DIRECTIVE.
Your answer must be an exact transcription of the data, with every picture omitted.

Records from a data source.
:::

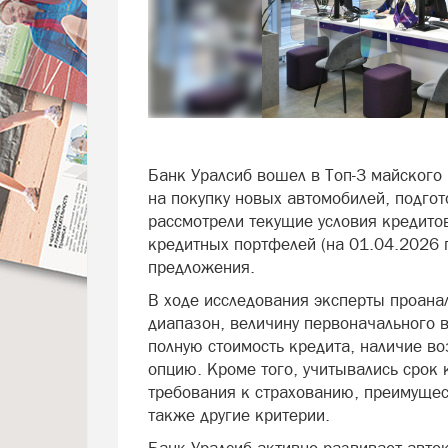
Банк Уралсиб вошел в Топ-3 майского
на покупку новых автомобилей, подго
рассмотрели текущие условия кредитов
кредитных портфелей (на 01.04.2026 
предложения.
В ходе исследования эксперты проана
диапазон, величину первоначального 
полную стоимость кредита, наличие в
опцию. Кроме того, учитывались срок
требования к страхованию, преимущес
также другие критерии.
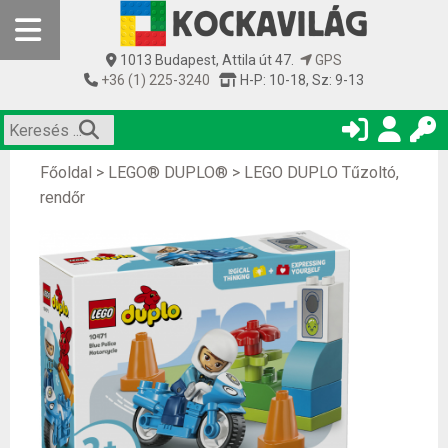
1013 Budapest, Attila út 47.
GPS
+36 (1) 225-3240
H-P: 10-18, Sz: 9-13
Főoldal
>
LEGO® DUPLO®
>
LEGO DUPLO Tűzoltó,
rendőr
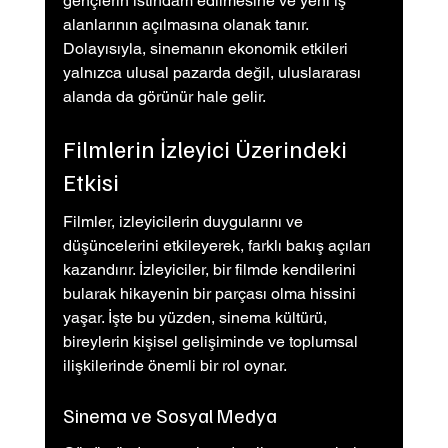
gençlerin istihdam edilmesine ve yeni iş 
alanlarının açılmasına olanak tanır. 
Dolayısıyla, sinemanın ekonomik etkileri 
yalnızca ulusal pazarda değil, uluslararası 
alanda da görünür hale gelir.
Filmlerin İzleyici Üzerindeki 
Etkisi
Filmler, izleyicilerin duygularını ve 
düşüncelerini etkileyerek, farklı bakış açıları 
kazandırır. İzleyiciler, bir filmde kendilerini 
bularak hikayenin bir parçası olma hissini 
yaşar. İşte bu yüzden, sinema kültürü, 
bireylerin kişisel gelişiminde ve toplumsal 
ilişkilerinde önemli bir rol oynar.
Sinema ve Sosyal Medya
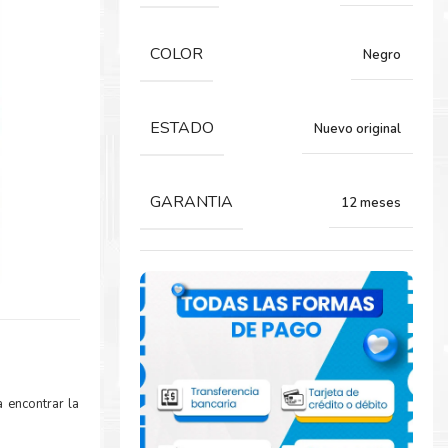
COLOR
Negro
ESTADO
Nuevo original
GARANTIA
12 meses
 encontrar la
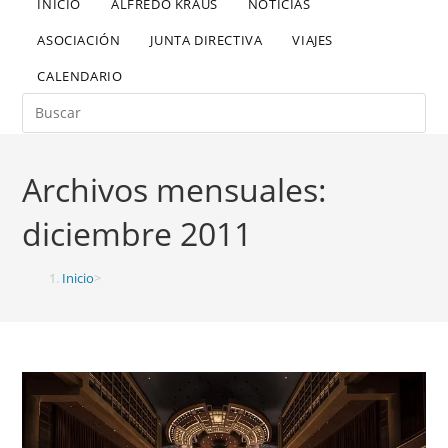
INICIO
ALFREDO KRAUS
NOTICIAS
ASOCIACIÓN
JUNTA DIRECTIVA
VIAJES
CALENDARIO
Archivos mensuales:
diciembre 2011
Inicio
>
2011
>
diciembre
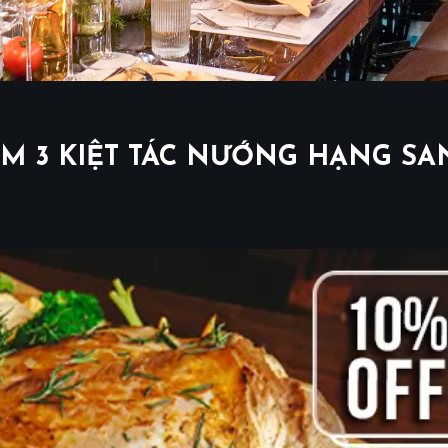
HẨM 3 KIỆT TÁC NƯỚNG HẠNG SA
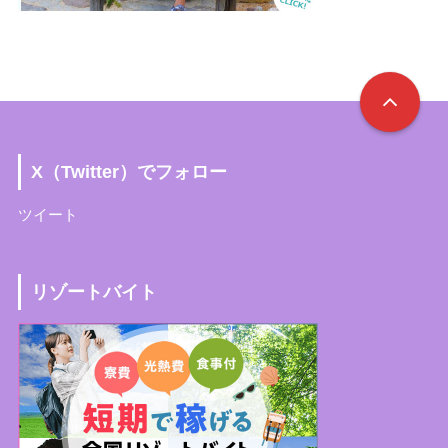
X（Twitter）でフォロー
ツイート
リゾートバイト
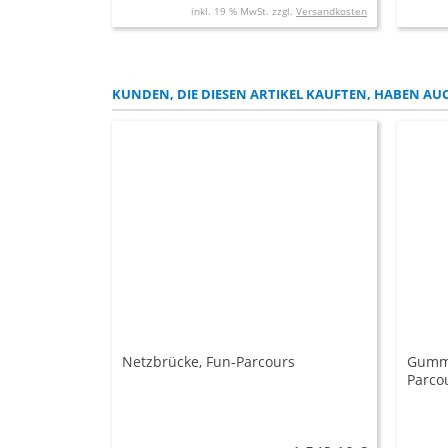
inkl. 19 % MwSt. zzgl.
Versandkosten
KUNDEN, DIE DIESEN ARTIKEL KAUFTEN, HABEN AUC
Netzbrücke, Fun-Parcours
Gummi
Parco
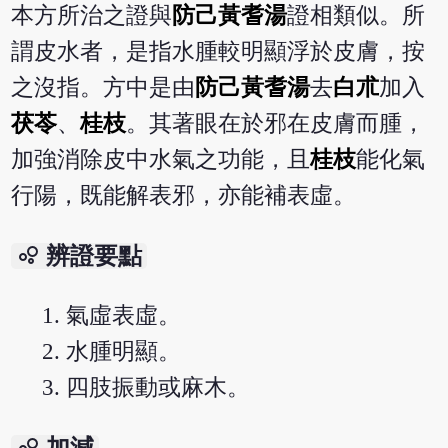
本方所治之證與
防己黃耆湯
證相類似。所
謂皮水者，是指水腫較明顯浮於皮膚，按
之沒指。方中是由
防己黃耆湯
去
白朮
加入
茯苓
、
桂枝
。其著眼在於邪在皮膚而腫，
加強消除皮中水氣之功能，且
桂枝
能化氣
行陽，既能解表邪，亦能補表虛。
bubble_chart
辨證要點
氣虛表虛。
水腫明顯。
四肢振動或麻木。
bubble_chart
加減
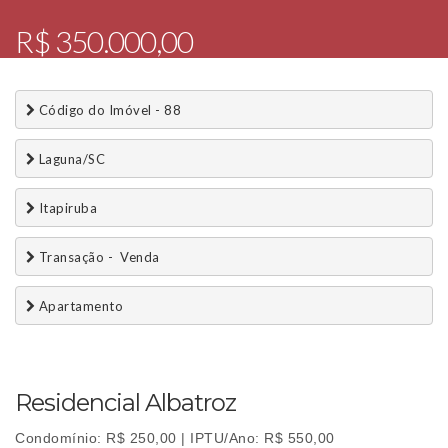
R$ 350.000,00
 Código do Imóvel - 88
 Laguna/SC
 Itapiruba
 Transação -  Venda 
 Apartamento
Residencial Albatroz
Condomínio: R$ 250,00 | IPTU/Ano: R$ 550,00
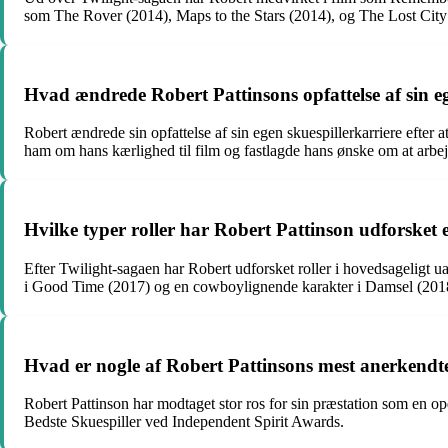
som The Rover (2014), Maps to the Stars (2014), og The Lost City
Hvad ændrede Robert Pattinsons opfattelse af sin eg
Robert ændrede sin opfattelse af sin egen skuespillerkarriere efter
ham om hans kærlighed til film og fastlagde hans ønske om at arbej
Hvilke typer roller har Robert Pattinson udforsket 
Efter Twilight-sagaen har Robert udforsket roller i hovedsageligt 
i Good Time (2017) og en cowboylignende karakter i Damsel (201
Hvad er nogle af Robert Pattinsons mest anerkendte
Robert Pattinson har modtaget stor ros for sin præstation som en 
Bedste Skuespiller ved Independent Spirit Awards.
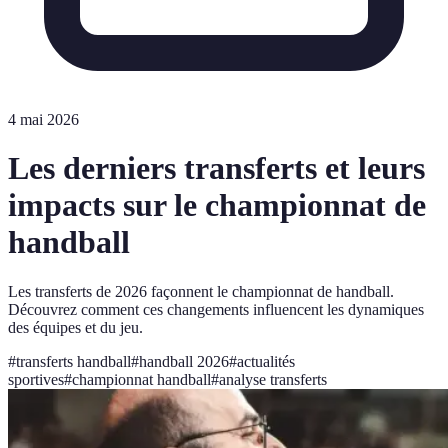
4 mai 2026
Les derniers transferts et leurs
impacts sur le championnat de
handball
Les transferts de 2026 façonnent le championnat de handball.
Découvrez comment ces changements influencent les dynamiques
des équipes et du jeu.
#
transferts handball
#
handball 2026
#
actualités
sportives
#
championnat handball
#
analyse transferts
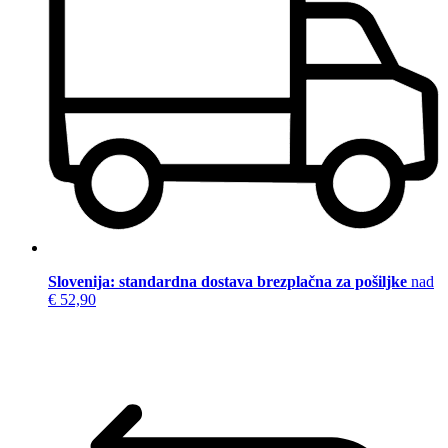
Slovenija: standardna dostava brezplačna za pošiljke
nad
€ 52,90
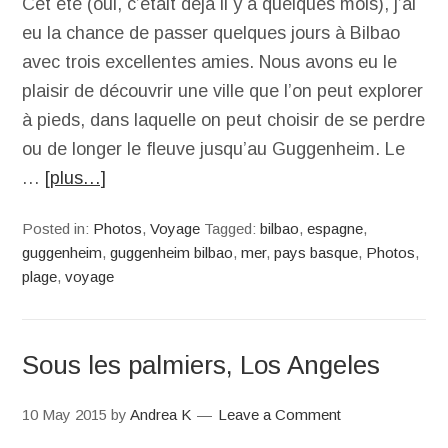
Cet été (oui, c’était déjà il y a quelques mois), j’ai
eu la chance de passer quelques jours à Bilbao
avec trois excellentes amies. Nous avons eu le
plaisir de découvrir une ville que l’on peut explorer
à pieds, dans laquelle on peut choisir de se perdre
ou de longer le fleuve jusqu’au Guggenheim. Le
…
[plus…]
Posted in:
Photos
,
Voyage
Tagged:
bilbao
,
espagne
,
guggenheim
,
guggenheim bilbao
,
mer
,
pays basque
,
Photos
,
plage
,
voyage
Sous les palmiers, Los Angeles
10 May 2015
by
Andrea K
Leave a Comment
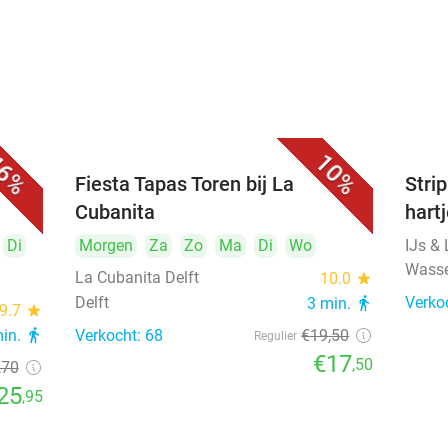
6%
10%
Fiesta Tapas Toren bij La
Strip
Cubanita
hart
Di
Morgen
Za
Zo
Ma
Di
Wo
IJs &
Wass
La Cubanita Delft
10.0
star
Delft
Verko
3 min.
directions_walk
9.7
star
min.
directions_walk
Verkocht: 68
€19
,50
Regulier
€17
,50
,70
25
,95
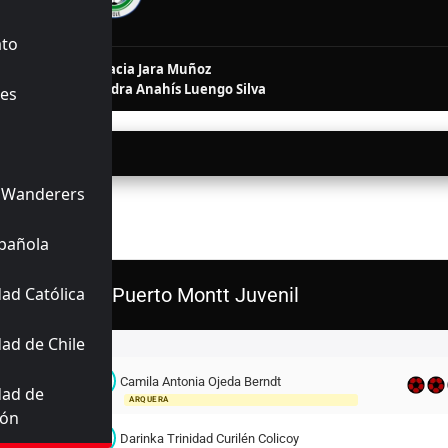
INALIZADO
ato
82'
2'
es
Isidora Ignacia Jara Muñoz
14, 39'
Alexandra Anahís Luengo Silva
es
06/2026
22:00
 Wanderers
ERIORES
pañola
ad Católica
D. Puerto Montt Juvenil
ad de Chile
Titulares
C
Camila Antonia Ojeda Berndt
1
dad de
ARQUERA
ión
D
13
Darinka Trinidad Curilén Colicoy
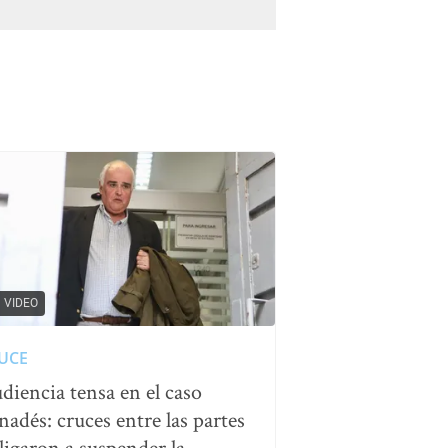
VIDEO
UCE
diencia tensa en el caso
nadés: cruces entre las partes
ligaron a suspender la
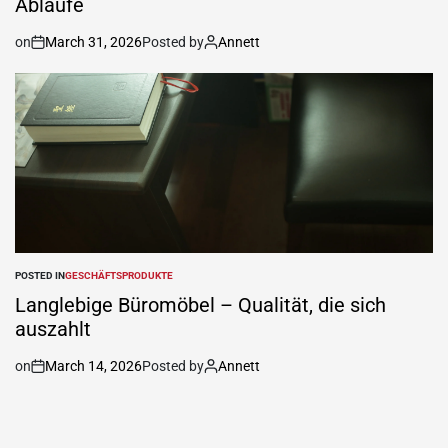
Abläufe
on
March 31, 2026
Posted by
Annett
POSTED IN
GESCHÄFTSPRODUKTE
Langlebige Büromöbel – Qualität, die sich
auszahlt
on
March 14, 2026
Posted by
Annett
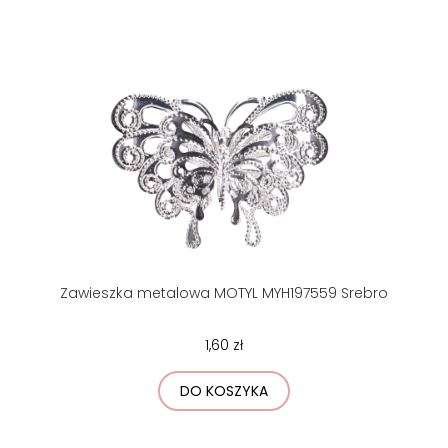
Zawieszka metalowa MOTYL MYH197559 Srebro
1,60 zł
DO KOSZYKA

:::

FINISHED TASK.
Банк Уралсиб вошел в Топ-3 майского
на покупку новых автомобилей, подго
рассмотрели текущие условия кредитов
кредитных портфелей (на 01.04.2026 
предложения.
В ходе исследования эксперты проана
диапазон, величину первоначального 
полную стоимость кредита, наличие в
опцию. Кроме того, учитывались срок
требования к страхованию, преимущес
также другие критерии.
1013 Budapest, Attila út 47.
GPS
+36 (1) 225-3240
H-P: 10-18, Sz: 9-13
Főoldal
>
LEGO® DUPLO®
>
LEGO DUPLO Tűzoltó,
rendőr
gençlerin istihdam edilmesine ve yeni iş 
alanlarının açılmasına olanak tanır. 
Dolayısıyla, sinemanın ekonomik etkileri 
yalnızca ulusal pazarda değil, uluslararası 
alanda da görünür hale gelir.
Filmlerin İzleyici Üzerindeki 
Etkisi
Filmler, izleyicilerin duygularını ve 
düşüncelerini etkileyerek, farklı bakış açıları 
kazandırır. İzleyiciler, bir filmde kendilerini 
bularak hikayenin bir parçası olma hissini 
yaşar. İşte bu yüzden, sinema kültürü, 
bireylerin kişisel gelişiminde ve toplumsal 
ilişkilerinde önemli bir rol oynar.
Sinema ve Sosyal Medya
COLOR
Negro
ESTADO
Nuevo original
GARANTIA
12 meses
 encontrar la
INICIO
ALFREDO KRAUS
NOTICIAS
ASOCIACIÓN
JUNTA DIRECTIVA
VIAJES
CALENDARIO
Archivos mensuales:
diciembre 2011
Inicio
>
2011
>
diciembre
HẨM 3 KIỆT TÁC NƯỚNG HẠNG SA
X（Twitter）でフォロー
ツイート
リゾートバイト
inkl. 19 % MwSt. zzgl.
Versandkosten
KUNDEN, DIE DIESEN ARTIKEL KAUFTEN, HABEN AUC
Netzbrücke, Fun-Parcours
Gummi
Parco
本方所治之證與
防己黃耆湯
證相類似。所
謂皮水者，是指水腫較明顯浮於皮膚，按
之沒指。方中是由
防己黃耆湯
去
白朮
加入
茯苓
、
桂枝
。其著眼在於邪在皮膚而腫，
加強消除皮中水氣之功能，且
桂枝
能化氣
行陽，既能解表邪，亦能補表虛。
bubble_chart
辨證要點
氣虛表虛。
水腫明顯。
四肢振動或麻木。
bubble_chart
加減
R$ 350.000,00
 Código do Imóvel - 88
 Laguna/SC
 Itapiruba
 Transação -  Venda 
 Apartamento
Residencial Albatroz
Condomínio: R$ 250,00 | IPTU/Ano: R$ 550,00
som The Rover (2014), Maps to the Stars (2014), og The Lost City
Hvad ændrede Robert Pattinsons opfattelse af sin eg
Robert ændrede sin opfattelse af sin egen skuespillerkarriere efter
ham om hans kærlighed til film og fastlagde hans ønske om at arbej
Hvilke typer roller har Robert Pattinson udforsket 
Efter Twilight-sagaen har Robert udforsket roller i hovedsageligt 
i Good Time (2017) og en cowboylignende karakter i Damsel (201
Hvad er nogle af Robert Pattinsons mest anerkendte
Robert Pattinson har modtaget stor ros for sin præstation som en 
Bedste Skuespiller ved Independent Spirit Awards.
4 mai 2026
Les derniers transferts et leurs
impacts sur le championnat de
handball
Les transferts de 2026 façonnent le championnat de handball.
Découvrez comment ces changements influencent les dynamiques
des équipes et du jeu.
#
transferts handball
#
handball 2026
#
actualités
sportives
#
championnat handball
#
analyse transferts
Slovenija: standardna dostava brezplačna za pošiljke
nad
€ 52,90
Cet été (oui, c’était déjà il y a quelques mois), j’ai
eu la chance de passer quelques jours à Bilbao
avec trois excellentes amies. Nous avons eu le
plaisir de découvrir une ville que l’on peut explorer
à pieds, dans laquelle on peut choisir de se perdre
ou de longer le fleuve jusqu’au Guggenheim. Le
…
[plus…]
Posted in:
Photos
,
Voyage
Tagged:
bilbao
,
espagne
,
guggenheim
,
guggenheim bilbao
,
mer
,
pays basque
,
Photos
,
plage
,
voyage
Sous les palmiers, Los Angeles
10 May 2015
by
Andrea K
Leave a Comment
6%
10%
Fiesta Tapas Toren bij La
Strip
Cubanita
hart
Di
Morgen
Za
Zo
Ma
Di
Wo
IJs &
Wass
La Cubanita Delft
10.0
star
Delft
Verko
3 min.
directions_walk
9.7
star
min.
directions_walk
Verkocht: 68
€19
,50
Regulier
€17
,50
,70
25
,95
INALIZADO
ato
82'
2'
es
Isidora Ignacia Jara Muñoz
14, 39'
Alexandra Anahís Luengo Silva
es
06/2026
22:00
 Wanderers
ERIORES
pañola
ad Católica
D. Puerto Montt Juvenil
ad de Chile
Titulares
C
Camila Antonia Ojeda Berndt
1
dad de
ARQUERA
ión
D
13
Darinka Trinidad Curilén Colicoy
VIDEO
UCE
diencia tensa en el caso
nadés: cruces entre las partes
ligaron a suspender la
Abläufe
on
March 31, 2026
Posted by
Annett
POSTED IN
GESCHÄFTSPRODUKTE
Langlebige Büromöbel – Qualität, die sich
auszahlt
on
March 14, 2026
Posted by
Annett
Zawieszka metalowa MOTYL MYH197559 Srebro
1,60 zł
DO KOSZYKA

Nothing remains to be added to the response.